Pseudocrenilabrus philander wird mit einem Männchen und 3–4 Weibchen gehalten. Mehrere adulte Männchen zusammen führen zu anhaltenden Kämpfen. Das Aggressionspotenzial wird oft unterschätzt – Männchen bilden große Reviere und können empfindlichere Beifische stark bedrängen. Garnelen: Adulte meist toleriert, Junggarnelen gefährdet. Schnecken werden toleriert. Zur Vergesellschaftung eignen sich mittelgroße bis größere Schwarmfische aus der oberen bis mittleren Wasserschicht wie afrikanische Tetras oder Regenbogenfische. Empfindliche oder bodenbewohnende Arten sind wegen des Aggressionspotenzials ungeeignet.

Geschlechtsdimorphismus

Männchen sind deutlich größer und farbenprächtiger mit orangem Afterflossen-Fleck und ausgeprägter Revierterritorialität. Weibchen bleiben kleiner, mit unauffälligerer Färbung und gedrungener Körperform während der Brutsaison.
Größe: bis 13 cm SL (im Aquarium typisch 8–10 cm)

Haltungstipps / Pflege

Pseudocrenilabrus philander benötigt ein Becken ab 120 cm Kantenlänge (ca. 160 Liter) mit Temperaturen von 22–25 °C, einem pH-Wert von 6,5–7,5 und einer Gesamthärte von 5–12 °dGH. Bereiche mit offenem Schwimmraum und dichte Pflanzzonen mit Versteckmöglichkeiten aus Wurzelholz und Steinhöhlen.

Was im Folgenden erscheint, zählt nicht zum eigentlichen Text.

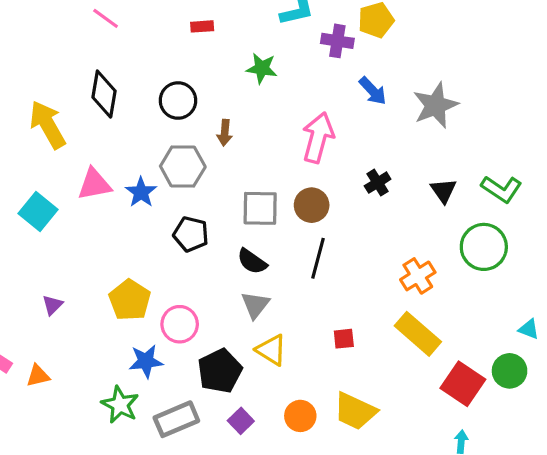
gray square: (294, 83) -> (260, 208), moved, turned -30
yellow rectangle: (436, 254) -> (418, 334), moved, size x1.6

Feines bis mittelkörniges Substrat, in dem die Tiere nach Nahrung suchen können. Mäßige bis gute Filterung, moderate Strömung. Regelmäßige Wasserwechsel. Abdeckung empfohlen. Pflanzen gut verankern, da die Art gelegentlich gräbt.
Wasserhärte:
weich bis mittelhart
pH-Wert
6,5-7,5
Temperatur:
22-25 °C
Beckengröße:
ab 120cm, 240 Liter

Zucht und Fortpflanzung

Pseudocrenilabrus philander ist ein maternaler Maulbrüter. Die Zucht ist gut dokumentiert und gilt als mittelschwer. Das Männchen gräbt eine Laichgrube; das Weibchen nimmt die Eier nach Befruchtung ins Maul und brütet sie für 10–14 Tage aus. Harem-Haltung (1M:3-4W) oder Gruppe aus 6–8 Jungtieren empfohlen. Aufzucht mit Artemia-Nauplien, Mikrowürmern und feinem Trockenfutter.

Ernährung/Futterbedarf

Pseudocrenilabrus philander ist ein Allesfresser mit fleischbetonter Neigung. Artemia, Cyclops, Daphnien, Mückenlarven, Muschel- oder Garnelenmischungen. Hochwertige Cichliden-Flocken oder -Granulat als Grundfutter. Gelegentlich Spirulina-Tabs oder blanchiertes Gemüse. Mehrere kleine Portionen pro Tag, um Rangstress zu reduzieren.
Ernährungstyp: Allesfresser (Omnivore)
Alterserwartung
bis 5 Jahre

Natürlicher Lebensraum

Pseudocrenilabrus philander ist im südlichen und östlichen Afrika verbreitet – vom Orange-River-System über Südafrika nordwärts bis in die südlichen Kongozuflüsse und Teile von Zimbabwe, Malawi, Sambia, Tansania. Die Art besiedelt Flussabschnitte, Bäche, Seen und Teiche mit variabler Strömung. Einige Populationen kommen auch in leicht brackigen Bereichen vor.